This Knowledge Base article is based on an online workshop developed by the Ohio Supercomputer Center (OSC). It has been expanded with commentary and some helpful hints to enable people to complete it on their own. If you already have an account at OSC you can use it for this tutorial. This tutorial will demonstrate how to use pyspark interface to Spark through Jupyter notebook on OSCOndemand.
Launching Jupyter+Spark App
Log on to https://ondemand.osc.edu/ with your OSC credentials. Choose Jupyter+Spark app from the Interactive Apps option.
Provide job submission parameters and click Launch. Please make sure to check Include access to OSC tutorial/workshop notebooks
The next page shows the status of your job either as Queued or Starting or Running
When the job is ready, please click on Open tutorial folder option
You will see a file called pyspark_tutorials.ipynb. Please select the checkbox next to the the filename and then click on duplicate to make a copy of the file.

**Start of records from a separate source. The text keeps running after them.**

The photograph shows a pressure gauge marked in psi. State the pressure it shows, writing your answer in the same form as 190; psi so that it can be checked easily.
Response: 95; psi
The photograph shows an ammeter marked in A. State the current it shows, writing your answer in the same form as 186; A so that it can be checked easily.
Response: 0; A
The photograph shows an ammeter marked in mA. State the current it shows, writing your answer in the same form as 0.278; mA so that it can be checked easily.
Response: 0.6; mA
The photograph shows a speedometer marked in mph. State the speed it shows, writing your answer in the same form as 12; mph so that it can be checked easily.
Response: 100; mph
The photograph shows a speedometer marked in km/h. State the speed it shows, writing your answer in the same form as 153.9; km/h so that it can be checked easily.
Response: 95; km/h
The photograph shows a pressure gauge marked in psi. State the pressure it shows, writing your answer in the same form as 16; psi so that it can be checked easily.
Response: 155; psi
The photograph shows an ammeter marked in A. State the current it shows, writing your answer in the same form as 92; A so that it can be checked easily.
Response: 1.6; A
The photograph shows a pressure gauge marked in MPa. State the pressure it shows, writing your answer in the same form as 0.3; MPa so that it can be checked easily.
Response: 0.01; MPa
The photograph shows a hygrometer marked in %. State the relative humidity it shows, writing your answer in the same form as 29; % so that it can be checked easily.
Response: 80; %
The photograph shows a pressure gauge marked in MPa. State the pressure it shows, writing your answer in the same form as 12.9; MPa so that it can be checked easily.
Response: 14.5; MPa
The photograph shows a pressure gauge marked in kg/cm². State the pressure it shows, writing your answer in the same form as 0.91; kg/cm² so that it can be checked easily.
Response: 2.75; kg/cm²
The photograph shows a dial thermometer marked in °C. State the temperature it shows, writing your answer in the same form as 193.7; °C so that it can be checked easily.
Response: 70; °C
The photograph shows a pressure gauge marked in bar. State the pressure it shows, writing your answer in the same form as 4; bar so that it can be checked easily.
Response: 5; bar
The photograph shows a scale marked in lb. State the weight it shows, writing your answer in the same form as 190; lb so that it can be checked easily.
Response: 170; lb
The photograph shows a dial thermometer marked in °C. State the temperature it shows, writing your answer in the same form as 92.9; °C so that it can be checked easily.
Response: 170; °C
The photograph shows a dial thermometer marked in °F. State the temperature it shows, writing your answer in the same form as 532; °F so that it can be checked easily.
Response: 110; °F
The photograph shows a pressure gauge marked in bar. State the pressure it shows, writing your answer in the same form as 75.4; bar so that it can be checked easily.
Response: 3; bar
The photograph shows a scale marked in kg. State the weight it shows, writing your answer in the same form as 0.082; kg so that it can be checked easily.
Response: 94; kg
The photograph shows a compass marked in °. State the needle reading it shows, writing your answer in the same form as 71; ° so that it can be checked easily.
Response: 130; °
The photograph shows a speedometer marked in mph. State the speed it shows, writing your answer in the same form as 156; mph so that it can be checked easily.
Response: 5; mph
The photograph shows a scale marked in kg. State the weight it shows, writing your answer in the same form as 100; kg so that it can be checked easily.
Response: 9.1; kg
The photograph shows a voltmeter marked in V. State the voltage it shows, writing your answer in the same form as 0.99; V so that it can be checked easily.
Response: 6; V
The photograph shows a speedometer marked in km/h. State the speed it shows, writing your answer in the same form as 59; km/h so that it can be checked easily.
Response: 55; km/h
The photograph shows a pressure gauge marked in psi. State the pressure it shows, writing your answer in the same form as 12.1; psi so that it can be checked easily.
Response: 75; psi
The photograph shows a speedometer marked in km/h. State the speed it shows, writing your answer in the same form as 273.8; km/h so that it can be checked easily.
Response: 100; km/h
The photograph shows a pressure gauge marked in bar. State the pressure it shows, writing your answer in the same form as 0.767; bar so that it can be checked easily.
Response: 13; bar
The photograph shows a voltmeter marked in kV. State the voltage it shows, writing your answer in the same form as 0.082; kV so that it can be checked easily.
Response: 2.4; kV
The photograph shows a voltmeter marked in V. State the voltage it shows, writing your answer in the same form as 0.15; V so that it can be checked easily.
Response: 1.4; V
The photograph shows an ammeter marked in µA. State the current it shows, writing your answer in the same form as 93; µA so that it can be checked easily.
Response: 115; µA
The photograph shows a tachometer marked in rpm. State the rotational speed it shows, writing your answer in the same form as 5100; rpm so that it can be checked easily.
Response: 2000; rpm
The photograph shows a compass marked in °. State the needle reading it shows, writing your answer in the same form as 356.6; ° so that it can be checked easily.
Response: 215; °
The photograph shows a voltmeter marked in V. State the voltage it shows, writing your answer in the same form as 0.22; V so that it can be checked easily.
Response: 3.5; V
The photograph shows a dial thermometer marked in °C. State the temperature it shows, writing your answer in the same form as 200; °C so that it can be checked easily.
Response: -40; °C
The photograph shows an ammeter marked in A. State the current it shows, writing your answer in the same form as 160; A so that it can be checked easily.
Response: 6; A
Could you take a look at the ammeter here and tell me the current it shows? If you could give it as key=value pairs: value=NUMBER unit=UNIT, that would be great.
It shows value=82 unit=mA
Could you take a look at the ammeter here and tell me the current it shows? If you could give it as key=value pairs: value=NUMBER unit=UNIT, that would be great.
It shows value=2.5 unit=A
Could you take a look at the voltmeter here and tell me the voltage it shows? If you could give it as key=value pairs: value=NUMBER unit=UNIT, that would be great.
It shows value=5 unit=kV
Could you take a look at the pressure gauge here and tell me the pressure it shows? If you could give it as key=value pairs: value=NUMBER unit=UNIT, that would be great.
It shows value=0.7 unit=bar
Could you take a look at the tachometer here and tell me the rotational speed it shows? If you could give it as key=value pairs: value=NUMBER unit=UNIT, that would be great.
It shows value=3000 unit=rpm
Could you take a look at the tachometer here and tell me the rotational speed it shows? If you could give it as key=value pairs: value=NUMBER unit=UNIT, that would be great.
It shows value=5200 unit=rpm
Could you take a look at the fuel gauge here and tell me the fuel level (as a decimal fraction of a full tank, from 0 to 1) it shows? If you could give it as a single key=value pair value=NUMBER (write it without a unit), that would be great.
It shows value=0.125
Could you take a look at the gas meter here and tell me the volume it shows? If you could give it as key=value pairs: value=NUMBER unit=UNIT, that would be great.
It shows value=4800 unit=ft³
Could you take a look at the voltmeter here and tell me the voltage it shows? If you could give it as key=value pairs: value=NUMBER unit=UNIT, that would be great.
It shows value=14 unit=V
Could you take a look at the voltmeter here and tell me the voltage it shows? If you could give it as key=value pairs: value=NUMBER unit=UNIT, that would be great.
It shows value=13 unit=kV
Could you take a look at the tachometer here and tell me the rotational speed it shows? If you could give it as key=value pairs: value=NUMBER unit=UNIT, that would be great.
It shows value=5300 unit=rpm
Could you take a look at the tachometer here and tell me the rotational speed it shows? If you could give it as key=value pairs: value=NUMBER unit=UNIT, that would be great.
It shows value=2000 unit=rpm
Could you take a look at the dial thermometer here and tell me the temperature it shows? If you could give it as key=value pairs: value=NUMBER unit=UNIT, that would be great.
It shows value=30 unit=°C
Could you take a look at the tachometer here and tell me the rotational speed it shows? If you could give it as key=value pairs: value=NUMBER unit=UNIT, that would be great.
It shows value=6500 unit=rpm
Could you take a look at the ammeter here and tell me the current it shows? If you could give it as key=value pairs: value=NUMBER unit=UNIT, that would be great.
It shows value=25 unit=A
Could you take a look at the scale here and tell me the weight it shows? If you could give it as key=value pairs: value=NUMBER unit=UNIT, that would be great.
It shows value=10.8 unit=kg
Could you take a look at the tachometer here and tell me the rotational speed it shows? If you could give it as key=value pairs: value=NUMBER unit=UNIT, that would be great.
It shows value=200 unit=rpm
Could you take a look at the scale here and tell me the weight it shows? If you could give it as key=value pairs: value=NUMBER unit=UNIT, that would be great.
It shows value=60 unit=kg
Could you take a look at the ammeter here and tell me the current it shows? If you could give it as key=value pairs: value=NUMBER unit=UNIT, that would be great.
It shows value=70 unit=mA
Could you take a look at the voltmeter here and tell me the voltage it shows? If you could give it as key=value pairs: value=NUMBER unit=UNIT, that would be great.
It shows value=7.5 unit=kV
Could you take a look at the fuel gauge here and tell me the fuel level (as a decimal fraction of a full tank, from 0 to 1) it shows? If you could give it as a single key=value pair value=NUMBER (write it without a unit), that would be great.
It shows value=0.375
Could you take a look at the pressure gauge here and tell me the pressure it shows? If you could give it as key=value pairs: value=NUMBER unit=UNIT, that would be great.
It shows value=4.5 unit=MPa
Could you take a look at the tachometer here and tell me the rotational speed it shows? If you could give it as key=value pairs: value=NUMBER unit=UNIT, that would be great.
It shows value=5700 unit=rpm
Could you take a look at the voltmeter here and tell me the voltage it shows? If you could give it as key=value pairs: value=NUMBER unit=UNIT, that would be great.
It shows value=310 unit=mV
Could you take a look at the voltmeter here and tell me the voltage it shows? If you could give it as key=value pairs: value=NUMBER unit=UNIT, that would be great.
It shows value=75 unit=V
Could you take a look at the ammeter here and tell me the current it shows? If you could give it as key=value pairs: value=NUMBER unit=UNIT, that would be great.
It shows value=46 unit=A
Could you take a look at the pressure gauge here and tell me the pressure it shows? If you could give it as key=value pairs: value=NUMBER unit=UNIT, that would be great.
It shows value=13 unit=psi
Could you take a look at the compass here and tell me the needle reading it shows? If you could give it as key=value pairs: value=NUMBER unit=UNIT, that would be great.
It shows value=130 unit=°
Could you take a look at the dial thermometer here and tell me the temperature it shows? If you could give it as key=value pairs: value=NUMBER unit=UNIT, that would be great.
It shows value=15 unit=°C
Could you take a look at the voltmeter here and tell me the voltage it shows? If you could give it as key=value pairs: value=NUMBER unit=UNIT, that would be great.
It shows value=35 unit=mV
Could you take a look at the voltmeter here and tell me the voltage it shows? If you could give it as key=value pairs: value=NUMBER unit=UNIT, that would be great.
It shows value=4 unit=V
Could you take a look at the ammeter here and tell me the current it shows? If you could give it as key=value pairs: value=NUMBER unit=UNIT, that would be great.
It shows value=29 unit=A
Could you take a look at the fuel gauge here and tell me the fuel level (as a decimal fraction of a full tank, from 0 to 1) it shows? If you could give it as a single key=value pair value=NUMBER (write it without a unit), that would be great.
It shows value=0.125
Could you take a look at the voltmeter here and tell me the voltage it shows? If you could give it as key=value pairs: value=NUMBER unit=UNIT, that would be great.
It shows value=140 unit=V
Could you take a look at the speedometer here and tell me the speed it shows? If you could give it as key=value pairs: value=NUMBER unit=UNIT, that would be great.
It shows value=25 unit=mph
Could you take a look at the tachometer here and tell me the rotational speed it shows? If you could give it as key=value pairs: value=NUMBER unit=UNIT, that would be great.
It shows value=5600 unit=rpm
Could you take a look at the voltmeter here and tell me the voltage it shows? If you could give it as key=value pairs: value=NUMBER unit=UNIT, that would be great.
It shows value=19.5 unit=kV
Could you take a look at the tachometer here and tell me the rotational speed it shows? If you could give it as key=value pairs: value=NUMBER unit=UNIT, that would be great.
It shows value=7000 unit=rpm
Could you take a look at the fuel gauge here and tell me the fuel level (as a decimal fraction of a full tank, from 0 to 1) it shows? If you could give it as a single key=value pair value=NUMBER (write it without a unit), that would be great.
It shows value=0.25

You will see that a new file named pyspark_tutorials-Copy1.ipynb is created.
Double-clicking on the pyspark_tutorials-Copy1.ipynb file will launch Jupyter interface for Spark to proceed with the tutorials.
You can go through each cell and execute commands to see the results. Click on the cell, then either press Shift + Enter Or Run tab to execute a cell. When a cell is being executed, you will see * appearing as In [*] on the left side of the cell. When the execution is completed, you will see results below the cell.
When you are done with the exercise, close the Jupyter tabs and delete the job by clicking Delete.